Edit difference data
::::::::::

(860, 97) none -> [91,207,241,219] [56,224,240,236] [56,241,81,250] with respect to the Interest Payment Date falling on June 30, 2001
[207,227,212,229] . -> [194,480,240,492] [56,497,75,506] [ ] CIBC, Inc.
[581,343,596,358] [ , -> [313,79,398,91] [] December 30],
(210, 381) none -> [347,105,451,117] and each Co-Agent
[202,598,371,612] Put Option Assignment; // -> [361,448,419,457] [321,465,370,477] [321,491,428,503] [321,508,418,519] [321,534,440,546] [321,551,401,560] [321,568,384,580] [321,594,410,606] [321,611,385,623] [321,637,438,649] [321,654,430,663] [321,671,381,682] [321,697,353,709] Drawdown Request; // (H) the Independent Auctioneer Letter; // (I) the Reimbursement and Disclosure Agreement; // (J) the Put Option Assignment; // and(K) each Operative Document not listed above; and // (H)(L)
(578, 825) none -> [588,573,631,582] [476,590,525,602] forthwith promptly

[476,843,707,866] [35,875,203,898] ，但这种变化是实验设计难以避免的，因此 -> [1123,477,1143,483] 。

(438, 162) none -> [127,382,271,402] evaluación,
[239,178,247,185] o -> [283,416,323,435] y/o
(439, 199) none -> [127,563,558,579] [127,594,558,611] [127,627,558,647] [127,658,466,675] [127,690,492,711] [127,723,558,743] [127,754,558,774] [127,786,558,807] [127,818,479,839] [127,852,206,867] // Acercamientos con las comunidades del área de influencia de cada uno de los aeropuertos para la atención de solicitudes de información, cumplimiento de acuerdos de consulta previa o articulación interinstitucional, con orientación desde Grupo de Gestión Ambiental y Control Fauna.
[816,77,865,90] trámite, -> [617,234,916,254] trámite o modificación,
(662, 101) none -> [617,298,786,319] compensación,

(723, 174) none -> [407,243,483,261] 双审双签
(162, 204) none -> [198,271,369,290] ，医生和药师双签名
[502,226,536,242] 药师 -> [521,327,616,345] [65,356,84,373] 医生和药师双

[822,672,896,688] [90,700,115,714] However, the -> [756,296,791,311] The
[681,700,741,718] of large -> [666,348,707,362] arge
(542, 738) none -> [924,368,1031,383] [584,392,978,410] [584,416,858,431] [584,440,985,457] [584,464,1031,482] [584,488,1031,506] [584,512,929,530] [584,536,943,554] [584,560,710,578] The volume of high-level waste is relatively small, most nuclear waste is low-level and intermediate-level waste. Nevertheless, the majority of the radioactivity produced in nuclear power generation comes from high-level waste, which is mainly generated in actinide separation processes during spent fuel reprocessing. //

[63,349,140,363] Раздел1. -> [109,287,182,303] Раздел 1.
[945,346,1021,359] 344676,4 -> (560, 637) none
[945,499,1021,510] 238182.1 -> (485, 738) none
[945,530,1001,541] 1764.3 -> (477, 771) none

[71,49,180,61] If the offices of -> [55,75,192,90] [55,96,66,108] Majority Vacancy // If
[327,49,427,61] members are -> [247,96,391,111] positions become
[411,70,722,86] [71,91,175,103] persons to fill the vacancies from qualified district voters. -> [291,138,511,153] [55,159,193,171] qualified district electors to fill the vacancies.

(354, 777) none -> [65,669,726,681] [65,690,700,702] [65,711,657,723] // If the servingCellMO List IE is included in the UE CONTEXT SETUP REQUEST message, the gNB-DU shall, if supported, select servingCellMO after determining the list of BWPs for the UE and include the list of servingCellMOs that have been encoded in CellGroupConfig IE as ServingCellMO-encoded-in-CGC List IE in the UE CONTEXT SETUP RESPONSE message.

::::::::::

WHAT THIS TASK INVOLVES: Reproduce verbatim the lines above, from the line with "[681,700,741,718] of large" through the line with "[411,70,722,86] [71,91,175,103] persons".

SOLVED PROBLEM:
[681,700,741,718] of large -> [666,348,707,362] arge
(542, 738) none -> [924,368,1031,383] [584,392,978,410] [584,416,858,431] [584,440,985,457] [584,464,1031,482] [584,488,1031,506] [584,512,929,530] [584,536,943,554] [584,560,710,578] The volume of high-level waste is relatively small, most nuclear waste is low-level and intermediate-level waste. Nevertheless, the majority of the radioactivity produced in nuclear power generation comes from high-level waste, which is mainly generated in actinide separation processes during spent fuel reprocessing. //

[63,349,140,363] Раздел1. -> [109,287,182,303] Раздел 1.
[945,346,1021,359] 344676,4 -> (560, 637) none
[945,499,1021,510] 238182.1 -> (485, 738) none
[945,530,1001,541] 1764.3 -> (477, 771) none

[71,49,180,61] If the offices of -> [55,75,192,90] [55,96,66,108] Majority Vacancy // If
[327,49,427,61] members are -> [247,96,391,111] positions become
[411,70,722,86] [71,91,175,103] persons to fill the vacancies from qualified district voters. -> [291,138,511,153] [55,159,193,171] qualified district electors to fill the vacancies.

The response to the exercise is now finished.